Organisations
VAE militante : « C’est aux organisations syndicales d’agir », Stéphanie Moullet, Institut Régional du Travail d'Aix-Marseille
Le lancement en 2010 par l’Institut Régional du Travail (IRT) d’Aix-Marseille d’une session de deux jours, avec les organisations syndicales, pour sensibiliser les militants syndicaux au dispositif de VAE, n’a attiré que 16 militants. Conviction et enthousiasme des acteurs de ce projet n’ont pas suffi. Pour quelles raisons ?
« La validation des acquis de l’expérience est dans la bouche de tous les syndicalistes. Ils sont tous enflammés à cette idée car la perspective d’une VAE militante promet des possibilités de sortie, de reconversion pour les élus après un mandat qui est forcément limité dans le temps? Tout le monde est d'accord sur le fait que la VAE est un moyen d'attirer les jeunes et de renouvler les équipes, alors que le syndicalisme est dans une période difficile en termes de recrutement », explique Stéphanie Moullet, maître de conférence à l’IRT d'Aix-Marseille.
Forts de cet enthousiasme, en 2010, l’IRT de l’université et trois organisations syndicales régionales (CFDT, CGT et FO) ont réfléchi ensemble à la mise en place d’un module de deux jours, qui explique ce qu’est une VAE et quels sont les diplômes et passerelles accessibles aux militants. Alors que les trois organisations étaient partantes et qu’elles portent aujourd’hui encore le même discours, dans les faits, seule la CGT a inscrit ce module dans son programme de formation. Résultat : beaucoup de sessions ont été annulées faute de participants et sur les 16 militants qui ont suivi ce module, « aucun n’a véritablement embrayé sur une VAE », regrette Stéphanie Moullet.

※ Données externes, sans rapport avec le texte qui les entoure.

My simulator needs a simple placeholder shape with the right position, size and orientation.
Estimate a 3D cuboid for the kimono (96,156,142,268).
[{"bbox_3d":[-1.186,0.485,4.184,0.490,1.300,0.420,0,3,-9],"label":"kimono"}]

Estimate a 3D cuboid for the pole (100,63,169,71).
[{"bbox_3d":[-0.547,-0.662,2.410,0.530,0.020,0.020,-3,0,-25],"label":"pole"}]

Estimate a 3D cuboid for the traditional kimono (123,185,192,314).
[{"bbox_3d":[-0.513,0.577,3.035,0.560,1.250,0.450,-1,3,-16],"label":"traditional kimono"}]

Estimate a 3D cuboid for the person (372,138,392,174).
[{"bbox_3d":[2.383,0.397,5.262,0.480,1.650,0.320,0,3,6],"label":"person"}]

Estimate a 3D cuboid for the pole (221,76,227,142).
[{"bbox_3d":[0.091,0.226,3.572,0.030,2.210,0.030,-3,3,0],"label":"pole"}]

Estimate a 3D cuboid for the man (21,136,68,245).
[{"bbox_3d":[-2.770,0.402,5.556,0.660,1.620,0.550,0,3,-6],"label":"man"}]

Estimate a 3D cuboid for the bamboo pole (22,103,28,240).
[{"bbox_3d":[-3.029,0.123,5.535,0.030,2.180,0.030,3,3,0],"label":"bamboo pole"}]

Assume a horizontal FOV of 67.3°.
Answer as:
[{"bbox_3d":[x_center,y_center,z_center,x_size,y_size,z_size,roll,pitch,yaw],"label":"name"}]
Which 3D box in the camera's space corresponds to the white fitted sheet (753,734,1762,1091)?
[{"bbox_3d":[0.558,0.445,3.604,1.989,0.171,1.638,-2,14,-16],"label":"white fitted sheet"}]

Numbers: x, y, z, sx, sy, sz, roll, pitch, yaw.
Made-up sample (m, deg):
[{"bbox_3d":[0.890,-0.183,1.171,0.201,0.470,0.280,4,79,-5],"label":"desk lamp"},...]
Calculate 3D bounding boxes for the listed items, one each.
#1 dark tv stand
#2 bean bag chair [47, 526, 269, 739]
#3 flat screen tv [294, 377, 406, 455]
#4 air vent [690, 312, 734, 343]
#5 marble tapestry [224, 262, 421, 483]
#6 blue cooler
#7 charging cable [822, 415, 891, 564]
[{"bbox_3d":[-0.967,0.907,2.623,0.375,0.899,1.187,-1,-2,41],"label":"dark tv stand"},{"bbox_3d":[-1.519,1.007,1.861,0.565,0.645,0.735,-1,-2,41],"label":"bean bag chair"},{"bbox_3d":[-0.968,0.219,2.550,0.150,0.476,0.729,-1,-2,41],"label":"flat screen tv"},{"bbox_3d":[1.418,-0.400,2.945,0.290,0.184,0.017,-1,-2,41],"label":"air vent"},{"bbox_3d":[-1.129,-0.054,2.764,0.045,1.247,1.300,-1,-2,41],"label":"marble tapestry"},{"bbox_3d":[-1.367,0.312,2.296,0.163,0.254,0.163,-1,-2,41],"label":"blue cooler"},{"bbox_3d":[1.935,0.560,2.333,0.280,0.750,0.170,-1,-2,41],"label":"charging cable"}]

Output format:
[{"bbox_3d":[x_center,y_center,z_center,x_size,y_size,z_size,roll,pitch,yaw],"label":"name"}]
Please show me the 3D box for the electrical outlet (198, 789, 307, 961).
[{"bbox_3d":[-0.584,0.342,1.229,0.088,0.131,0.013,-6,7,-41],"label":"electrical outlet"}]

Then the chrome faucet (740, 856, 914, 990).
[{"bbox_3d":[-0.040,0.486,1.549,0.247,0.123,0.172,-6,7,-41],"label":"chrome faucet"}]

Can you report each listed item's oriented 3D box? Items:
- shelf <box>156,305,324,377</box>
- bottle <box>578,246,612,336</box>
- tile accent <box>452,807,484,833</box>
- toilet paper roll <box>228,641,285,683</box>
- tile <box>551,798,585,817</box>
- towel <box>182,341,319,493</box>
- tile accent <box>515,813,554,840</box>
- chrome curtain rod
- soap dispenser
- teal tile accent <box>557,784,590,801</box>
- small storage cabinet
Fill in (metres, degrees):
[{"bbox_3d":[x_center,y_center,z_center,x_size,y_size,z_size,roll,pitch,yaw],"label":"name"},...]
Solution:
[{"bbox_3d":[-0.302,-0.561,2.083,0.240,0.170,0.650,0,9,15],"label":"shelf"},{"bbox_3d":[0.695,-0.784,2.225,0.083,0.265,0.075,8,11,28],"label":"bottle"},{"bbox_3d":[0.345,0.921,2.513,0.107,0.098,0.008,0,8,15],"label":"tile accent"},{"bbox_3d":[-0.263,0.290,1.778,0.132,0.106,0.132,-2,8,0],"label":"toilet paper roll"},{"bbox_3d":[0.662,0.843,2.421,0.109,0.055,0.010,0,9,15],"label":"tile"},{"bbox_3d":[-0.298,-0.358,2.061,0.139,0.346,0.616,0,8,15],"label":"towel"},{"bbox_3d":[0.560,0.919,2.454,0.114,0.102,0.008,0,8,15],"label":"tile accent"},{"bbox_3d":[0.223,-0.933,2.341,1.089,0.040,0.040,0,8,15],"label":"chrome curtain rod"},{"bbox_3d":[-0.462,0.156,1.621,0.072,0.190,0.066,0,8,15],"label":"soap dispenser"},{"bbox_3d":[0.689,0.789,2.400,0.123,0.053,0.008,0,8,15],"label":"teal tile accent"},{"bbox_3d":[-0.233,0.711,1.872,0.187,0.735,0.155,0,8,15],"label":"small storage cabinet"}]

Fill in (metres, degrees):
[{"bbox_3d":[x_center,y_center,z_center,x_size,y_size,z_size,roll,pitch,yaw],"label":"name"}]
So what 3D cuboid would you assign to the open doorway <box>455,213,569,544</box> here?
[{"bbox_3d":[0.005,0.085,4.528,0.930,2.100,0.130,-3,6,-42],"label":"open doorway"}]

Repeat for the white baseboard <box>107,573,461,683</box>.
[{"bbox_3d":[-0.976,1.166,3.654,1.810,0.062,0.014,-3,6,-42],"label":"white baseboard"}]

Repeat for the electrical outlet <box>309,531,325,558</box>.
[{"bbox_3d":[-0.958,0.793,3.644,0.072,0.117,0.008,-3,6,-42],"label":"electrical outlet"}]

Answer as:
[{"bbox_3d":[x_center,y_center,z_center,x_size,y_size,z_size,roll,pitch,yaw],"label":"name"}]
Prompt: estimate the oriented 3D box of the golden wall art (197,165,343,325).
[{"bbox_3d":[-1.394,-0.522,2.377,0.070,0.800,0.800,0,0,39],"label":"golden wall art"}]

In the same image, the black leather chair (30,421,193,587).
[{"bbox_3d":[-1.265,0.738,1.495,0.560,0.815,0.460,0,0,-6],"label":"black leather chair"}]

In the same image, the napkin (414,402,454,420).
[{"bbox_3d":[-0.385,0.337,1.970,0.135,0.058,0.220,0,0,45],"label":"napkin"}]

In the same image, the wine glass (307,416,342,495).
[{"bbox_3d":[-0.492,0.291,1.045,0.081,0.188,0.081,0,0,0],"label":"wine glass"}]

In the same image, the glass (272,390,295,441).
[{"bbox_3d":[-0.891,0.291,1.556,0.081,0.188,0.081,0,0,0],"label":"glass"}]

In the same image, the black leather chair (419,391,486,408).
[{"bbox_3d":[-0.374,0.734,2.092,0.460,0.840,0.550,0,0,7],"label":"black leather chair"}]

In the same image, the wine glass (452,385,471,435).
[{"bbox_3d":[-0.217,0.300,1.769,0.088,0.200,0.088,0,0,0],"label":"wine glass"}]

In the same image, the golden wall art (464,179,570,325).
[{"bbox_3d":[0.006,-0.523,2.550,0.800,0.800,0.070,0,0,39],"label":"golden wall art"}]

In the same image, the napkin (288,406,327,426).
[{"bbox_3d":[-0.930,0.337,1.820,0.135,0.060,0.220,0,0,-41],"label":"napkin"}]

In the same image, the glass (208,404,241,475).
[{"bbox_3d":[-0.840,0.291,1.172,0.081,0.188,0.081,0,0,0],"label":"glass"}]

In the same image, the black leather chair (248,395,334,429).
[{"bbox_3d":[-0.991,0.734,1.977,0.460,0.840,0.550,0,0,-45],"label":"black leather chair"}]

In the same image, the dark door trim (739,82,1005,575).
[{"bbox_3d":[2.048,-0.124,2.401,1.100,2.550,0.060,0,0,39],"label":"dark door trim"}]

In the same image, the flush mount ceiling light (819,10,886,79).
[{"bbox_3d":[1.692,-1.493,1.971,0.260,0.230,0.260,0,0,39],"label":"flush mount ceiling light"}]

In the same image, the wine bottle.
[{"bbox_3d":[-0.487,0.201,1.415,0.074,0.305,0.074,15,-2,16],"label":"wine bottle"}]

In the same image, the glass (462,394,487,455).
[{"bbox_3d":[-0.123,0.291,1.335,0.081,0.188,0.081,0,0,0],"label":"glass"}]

Sur la VAE militante, c’est aux organisations syndicales d’agir
« Le constat à notre échelle régionale est que ceux qui font une VAE, la mènent seul, sans l’aide de leur organisation syndicale, sans doute parce qu’il s’agit d’une démarche très personnelle. Il est vrai que nous sommes les mieux placés pour faire l’interface. Pourtant, l’IRT n’a ni la vocation ni les moyens de poursuivre cet objectif de VAE militante. La sensibilisation a été faite ; ensuite, c’est aux organisations syndicales d’agir. Il est vrai qu’elles sont sur tous les fronts et que les interventions et négociations deviennent de plus en plus techniques, mais pour le renouvellement des générations de militants, l’absence d’action en faveur de la VAE est dommageable pour les organisations syndicales », concède la maître de conférence.
Transformer son expérience de militant en diplôme
Pour Émilie Cantrin, permanente de la CGT, aujourd’hui détachée à temps plein au Conseil régional de la CGT depuis juin 2014 et qui a participé à la création du module sur la VAE militante, « l’idée est toujours bonne » mais il y a effectivement un problème : deux sessions seulement se sont tenues, essentiellement assurées pour des militants CGT et le dispositif vivote. Les causes ? Un manque de soutien de la part de la centrale, pas de mot d’ordre national au sujet de la VAE militante, une communication régionale faible et non coordonnée mais aussi un problème d’accompagnement des militants vers une démarche de validation des acquis de l’expérience, pas si évidente à mener.
« En pratique, un militant a tendance à s’occuper plus des autres que de lui-même et il n’est pas évident pour lui de transformer son expérience en diplôme. Comment un ouvrier à un poste d’exécutant, après avoir fait une VAE, pourrait-il prétendre revenir dans son entreprise à un poste au service RH ? Comment arriver à se réinsérer dans l’entreprise après plusieurs années de mandat, à mi-temps ou plein temps ? », explique Émilie Cantrin. La reconnaissance par le haut des compétences militantes est en effet difficile à appliquer dans la réalité du monde du travail. C’est toute la difficulté à laquelle sont confrontés les militants qui vont au bout de la démarche de VAE et on imagine la volonté nécessaire qu’elle implique.